Text under study =>
Segment Open

It won't exactly "make poverty history," in keeping with last month's gala concerts for African economic development. But a tiny tour of T.O. food-producing projects by a Botswana delegation of AIDS educators may very well "make gardening history."
Last time health officials from that country visited our city, they demonstrated the upside of globalization by going home and setting up a good food box network for Botswana's AIDS sufferers based on FoodShare's local signature program - itself borrowed from Brazil some 10 years ago.
Botswana has the highest rates of HIV infection in the world. The excursion this time on a sunny Thursday afternoon focuses on food growing and its uses for youth outreach on AIDS prevention.
We start the day at Sunshine Garden, a 6,000-square-foot plot of land on the treed grounds of the Centre for Addiction and Mental Health (CAMH) on Queen West in Parkdale. Karine Jaouich manages this little oasis on behalf of FoodShare. It is companion-planted with the United Way and CAMH as an employment readiness project for mental health outpatients. It also fosters relationships with local residents through a weekly farmers market supplied by the gardeners.
Food is a tool to break down institutional barriers and let people connect on their own to meet reciprocal needs, I pontificate.
That's actually right, Jaouich tells me, because of the way roles get reversed. CAMH clinicians and caseworkers get to see a side of patients they never see in formal settings, and garden workers training in this multicultural plot get to guide and help medics and social workers who wouldn't know a snake gourd from an okra plant.
It's about basing therapeutic relationships on talents and gifts, not just needs, I pontificate again.
Garden-variety work lets abilities, not disabilities, come to the fore, says Jaouich. The project even has raised containers that can be worked by people in wheelchairs, the kind of adaptation crucial when gardeners are weakened by AIDS.
Then we're off to the STOP Community Food Centre at Davenport, at the heart of the city's third-highest need area. It's called a community centre, and it is. People who use the food bank or emergency meal programs are members, not clients, have a vote at STOP meetings and are served as if they've come to a restaurant. This approach is crucial when working to overcome the stigma associated with poverty or AIDS, notes Barb Emanuel, organizer of public health's partnership with Botswana.
Next destination is the FoodShare warehouse in an abandoned industrial district in the south of the city. We're treated to a stir-fry featuring tofu, which our guests from Botswana, where cattle and meat are plentiful, have never tasted.
"The easiest mistake to make with Africa is to make general assumptions," Esau Mbanga, a leading manager in T.O.'s southeast district, tells me.
Zara Parvinian, manager of 14 youth paid to gain employment readiness and life skills in FoodShare's potpourri of beehives, composting, rooftop gardening, seedlings and food box loading, is our tour guide. Dineo Segabai, the social worker in charge of southern Botswana's youth work and orphan care (orphans are a common legacy of AIDS in Africa), is listening intently.

Segment Closed

Tasks to perform =>
• A. Say whether each statement agrees with the article about the Botswana delegation's food tour. Answer yes or no for each, and quote the words from the article that decide it.
(i) Sunshine Garden covers 6,000 square feet.
(ii) The guests from Botswana had eaten tofu before.
(iii) People who use the STOP food bank are treated as clients.
• B. In the article about the Botswana delegation's food tour, how many youth does Zara Parvinian manage?

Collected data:

Segment Open

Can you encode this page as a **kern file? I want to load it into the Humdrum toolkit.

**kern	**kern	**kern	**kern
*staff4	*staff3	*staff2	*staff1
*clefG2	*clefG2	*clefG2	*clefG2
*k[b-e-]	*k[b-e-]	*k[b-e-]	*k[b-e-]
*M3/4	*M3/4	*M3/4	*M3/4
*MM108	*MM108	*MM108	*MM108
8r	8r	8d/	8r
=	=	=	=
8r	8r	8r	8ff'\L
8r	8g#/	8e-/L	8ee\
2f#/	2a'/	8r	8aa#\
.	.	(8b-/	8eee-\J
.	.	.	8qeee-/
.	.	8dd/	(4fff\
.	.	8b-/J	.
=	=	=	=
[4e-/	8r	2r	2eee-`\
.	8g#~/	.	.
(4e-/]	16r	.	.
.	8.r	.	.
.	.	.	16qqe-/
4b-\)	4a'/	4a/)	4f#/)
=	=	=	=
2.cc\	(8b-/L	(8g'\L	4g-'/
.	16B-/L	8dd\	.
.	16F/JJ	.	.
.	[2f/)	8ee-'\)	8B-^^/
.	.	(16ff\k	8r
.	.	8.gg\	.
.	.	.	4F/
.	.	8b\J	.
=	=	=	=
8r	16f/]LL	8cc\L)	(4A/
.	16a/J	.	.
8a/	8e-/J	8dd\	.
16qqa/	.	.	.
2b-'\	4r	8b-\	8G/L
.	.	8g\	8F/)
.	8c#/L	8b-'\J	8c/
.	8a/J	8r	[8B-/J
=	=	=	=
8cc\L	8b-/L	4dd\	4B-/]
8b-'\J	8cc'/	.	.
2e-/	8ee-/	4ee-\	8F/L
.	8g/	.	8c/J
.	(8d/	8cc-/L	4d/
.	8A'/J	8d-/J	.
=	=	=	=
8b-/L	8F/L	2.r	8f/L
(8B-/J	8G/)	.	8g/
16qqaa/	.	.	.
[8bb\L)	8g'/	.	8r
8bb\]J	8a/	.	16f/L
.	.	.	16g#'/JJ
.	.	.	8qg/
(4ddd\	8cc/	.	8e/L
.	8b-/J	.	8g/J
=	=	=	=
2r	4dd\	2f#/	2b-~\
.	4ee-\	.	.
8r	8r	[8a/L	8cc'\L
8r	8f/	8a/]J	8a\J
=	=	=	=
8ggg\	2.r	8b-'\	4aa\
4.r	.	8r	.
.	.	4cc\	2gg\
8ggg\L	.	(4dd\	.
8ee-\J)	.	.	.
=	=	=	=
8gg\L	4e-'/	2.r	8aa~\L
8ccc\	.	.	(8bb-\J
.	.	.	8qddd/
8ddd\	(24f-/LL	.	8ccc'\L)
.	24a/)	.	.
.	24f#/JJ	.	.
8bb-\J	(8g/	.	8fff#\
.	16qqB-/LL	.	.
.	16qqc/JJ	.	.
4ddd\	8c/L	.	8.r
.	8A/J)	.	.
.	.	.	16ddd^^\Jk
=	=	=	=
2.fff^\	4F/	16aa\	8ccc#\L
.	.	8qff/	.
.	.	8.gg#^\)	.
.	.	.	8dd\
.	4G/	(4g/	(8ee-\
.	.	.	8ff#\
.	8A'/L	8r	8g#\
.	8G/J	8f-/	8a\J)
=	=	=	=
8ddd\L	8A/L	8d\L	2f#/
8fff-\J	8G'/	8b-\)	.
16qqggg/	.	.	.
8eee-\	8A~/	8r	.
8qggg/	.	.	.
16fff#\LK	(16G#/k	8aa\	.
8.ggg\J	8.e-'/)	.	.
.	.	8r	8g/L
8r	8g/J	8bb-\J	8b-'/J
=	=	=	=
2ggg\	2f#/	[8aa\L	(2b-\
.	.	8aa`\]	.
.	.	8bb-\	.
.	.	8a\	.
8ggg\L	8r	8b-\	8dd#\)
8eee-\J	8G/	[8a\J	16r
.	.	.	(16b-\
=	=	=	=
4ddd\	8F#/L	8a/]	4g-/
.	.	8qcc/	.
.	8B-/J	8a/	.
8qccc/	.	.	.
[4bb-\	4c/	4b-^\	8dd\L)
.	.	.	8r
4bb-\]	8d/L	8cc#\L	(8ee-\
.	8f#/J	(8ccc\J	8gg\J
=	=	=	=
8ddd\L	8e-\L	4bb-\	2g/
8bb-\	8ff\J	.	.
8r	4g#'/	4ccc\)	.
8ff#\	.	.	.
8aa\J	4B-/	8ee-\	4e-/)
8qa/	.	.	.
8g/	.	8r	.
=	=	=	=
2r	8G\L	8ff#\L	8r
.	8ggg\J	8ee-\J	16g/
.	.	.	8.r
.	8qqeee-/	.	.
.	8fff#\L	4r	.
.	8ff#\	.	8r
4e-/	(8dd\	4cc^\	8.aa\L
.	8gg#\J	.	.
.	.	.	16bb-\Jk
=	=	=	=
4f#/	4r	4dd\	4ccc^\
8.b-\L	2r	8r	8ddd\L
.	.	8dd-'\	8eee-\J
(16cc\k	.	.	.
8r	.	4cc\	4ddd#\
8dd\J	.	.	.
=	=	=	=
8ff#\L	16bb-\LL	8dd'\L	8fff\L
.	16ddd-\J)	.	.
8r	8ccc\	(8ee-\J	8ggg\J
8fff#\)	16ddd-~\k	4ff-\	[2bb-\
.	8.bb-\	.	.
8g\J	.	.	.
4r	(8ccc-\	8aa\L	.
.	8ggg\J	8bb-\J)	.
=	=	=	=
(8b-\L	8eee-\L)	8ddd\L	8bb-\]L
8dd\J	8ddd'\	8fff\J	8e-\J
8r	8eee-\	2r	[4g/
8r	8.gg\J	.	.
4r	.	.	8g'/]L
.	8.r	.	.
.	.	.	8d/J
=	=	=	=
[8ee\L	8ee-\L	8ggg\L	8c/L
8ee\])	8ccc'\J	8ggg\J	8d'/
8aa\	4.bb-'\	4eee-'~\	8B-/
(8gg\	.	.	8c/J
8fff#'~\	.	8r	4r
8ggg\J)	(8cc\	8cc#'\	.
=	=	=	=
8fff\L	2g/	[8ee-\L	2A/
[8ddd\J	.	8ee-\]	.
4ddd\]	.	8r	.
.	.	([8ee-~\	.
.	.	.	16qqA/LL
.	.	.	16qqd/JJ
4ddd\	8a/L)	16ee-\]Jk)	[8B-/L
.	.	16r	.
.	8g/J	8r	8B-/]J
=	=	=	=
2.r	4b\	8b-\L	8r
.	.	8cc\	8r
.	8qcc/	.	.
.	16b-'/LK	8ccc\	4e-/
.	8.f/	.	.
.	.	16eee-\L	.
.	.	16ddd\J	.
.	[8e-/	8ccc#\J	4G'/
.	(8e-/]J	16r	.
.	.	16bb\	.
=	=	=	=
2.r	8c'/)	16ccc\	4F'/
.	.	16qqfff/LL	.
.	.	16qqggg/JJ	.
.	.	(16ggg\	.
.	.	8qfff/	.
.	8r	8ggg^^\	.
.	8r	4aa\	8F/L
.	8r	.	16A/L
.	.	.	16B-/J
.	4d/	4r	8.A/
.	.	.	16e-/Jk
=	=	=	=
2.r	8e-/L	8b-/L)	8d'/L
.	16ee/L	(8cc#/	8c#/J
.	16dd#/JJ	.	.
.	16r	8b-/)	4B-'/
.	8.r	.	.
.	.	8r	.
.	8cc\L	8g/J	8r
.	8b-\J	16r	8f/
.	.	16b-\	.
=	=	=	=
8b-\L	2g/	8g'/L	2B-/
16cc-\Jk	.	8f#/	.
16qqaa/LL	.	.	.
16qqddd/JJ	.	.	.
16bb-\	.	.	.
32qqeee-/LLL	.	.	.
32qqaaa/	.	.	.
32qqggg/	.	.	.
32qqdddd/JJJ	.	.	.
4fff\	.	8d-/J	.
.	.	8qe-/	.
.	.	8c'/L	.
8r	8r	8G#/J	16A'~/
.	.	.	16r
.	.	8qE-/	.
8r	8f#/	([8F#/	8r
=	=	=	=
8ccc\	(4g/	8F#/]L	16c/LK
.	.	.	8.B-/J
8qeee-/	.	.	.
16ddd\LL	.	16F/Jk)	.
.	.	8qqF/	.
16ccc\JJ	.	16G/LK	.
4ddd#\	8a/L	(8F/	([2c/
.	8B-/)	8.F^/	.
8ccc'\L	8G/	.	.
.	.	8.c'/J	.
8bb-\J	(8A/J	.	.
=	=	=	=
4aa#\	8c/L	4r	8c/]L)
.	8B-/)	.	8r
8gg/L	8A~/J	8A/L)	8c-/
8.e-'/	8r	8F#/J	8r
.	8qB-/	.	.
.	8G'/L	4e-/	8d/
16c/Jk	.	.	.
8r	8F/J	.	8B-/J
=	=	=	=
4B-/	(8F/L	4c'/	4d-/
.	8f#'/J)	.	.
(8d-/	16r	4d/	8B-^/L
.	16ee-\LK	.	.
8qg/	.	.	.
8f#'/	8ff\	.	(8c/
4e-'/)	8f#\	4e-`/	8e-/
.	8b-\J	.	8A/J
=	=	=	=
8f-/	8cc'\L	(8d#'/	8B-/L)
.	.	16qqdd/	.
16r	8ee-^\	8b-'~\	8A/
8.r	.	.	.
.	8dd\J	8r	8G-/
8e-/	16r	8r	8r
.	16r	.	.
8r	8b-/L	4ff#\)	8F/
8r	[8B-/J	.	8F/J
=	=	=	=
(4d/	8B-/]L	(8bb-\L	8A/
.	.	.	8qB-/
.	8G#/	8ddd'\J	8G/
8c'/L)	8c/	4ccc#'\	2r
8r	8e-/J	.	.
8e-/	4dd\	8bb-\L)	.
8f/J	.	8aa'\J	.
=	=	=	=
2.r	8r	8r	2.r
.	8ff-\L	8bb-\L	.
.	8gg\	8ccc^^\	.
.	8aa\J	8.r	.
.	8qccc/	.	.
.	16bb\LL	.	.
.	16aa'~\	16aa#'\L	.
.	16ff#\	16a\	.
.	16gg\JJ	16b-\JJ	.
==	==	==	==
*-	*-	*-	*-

Segment Closed

Results of the tasks =>
• A.
(i) Yes: "a 6,000-square-foot plot of land on the treed grounds of the Centre for Addiction and Mental Health (CAMH)"
(ii) No: "which our guests from Botswana, where cattle and meat are plentiful, have never tasted"
(iii) No: "are members, not clients"

• B. 14